A new research analysis finds that defined benefit (DB) pension plans are strongly preferred over 401(k)-type defined contribution (DC) individual accounts.

The study analyzes seven state retirement systems that offer a choice between DB and DC plans to find that the DB uptake rate ranges from 98 to 75 percent. The percentage of new employees choosing DC plans ranges from 2 to 25 percent for the plans studied.

In recent years, a few states have offered public employees a choice between primary DB and DC plans. The new study, Decisions, Decisions: Retirement Plan Choices for Public Employees and Employers, analyzes the choices made by employees and finds that:

  • When given the choice between a primary DB or DC plan, public employees overwhelmingly choose the DB pension plan.
  • DB pensions are more cost efficient than DC accounts due to higher investment returns and longevity risk pooling.
  • DC accounts lack supplemental benefits such as death and disability protection.
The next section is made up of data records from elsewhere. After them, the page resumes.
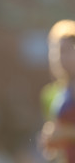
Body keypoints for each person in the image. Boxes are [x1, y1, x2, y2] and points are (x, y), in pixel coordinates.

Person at [39, 19, 75, 162]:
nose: (61, 57)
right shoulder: (50, 94)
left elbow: (63, 133)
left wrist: (66, 134)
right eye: (56, 51)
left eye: (67, 50)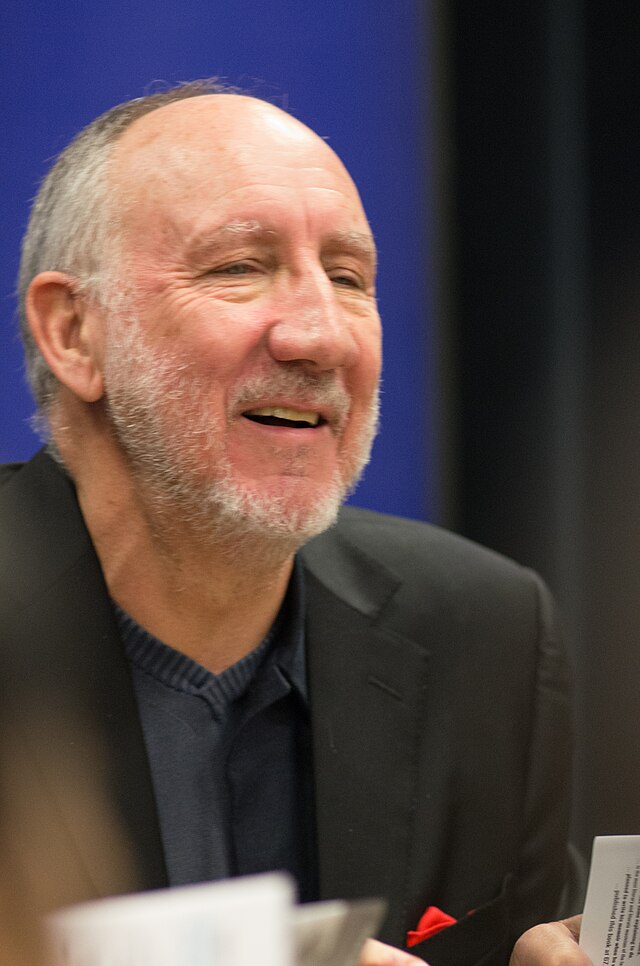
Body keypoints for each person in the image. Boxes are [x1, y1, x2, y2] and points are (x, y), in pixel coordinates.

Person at [1, 79, 579, 965]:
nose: (320, 336)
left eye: (348, 279)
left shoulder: (482, 628)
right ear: (74, 332)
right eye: (238, 267)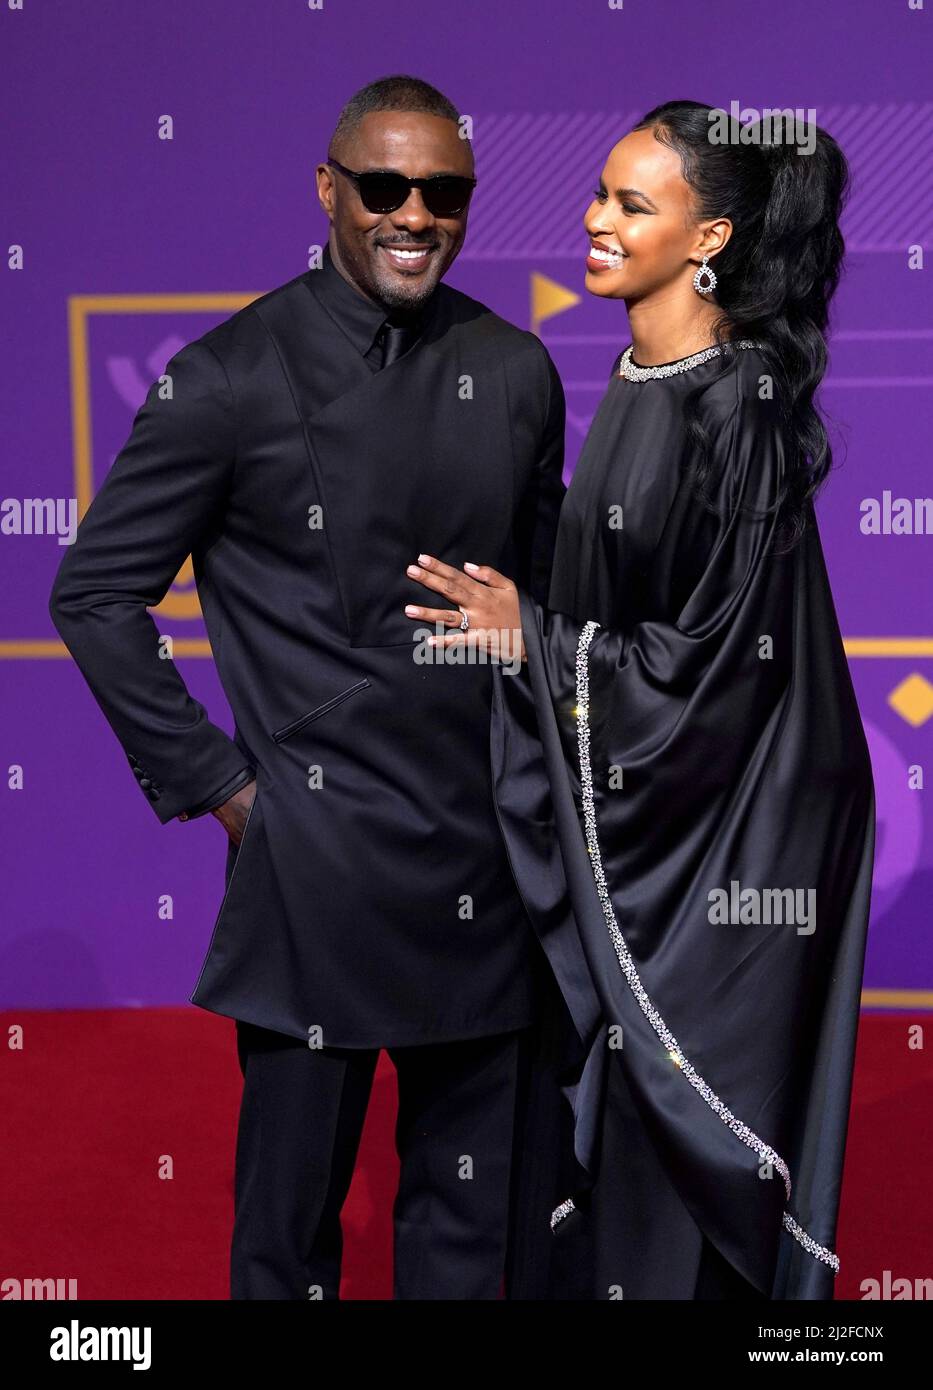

These can still be provided, but require extra contributions outside the DC plan which are therefore not deposited into the members’ accounts.
  • When states look at shifting from a DB pension to DC accounts, such a shift does not close funding shortfalls and can increase retirement costs.
  • A “hybrid” plan for new employees in Utah provides a unique case study in that it has capped the pension funding risk to the employer and shifted risk to employees.

The seven plans offering DB and DC choice that were analyzed for the study include Colorado Public Employees’ Retirement Association, Florida Retirement System, Montana Public Employee Retirement Administration, North Dakota Public Employees Retirement System, Ohio Public Employees Retirement System, State Teachers Retirement System of Ohio, and South Carolina Retirement Systems.

The report is co-authored by Mark Olleman, consulting actuary and principal with Milliman, Inc. and Ilana Boivie, NIRS economist and director of programs.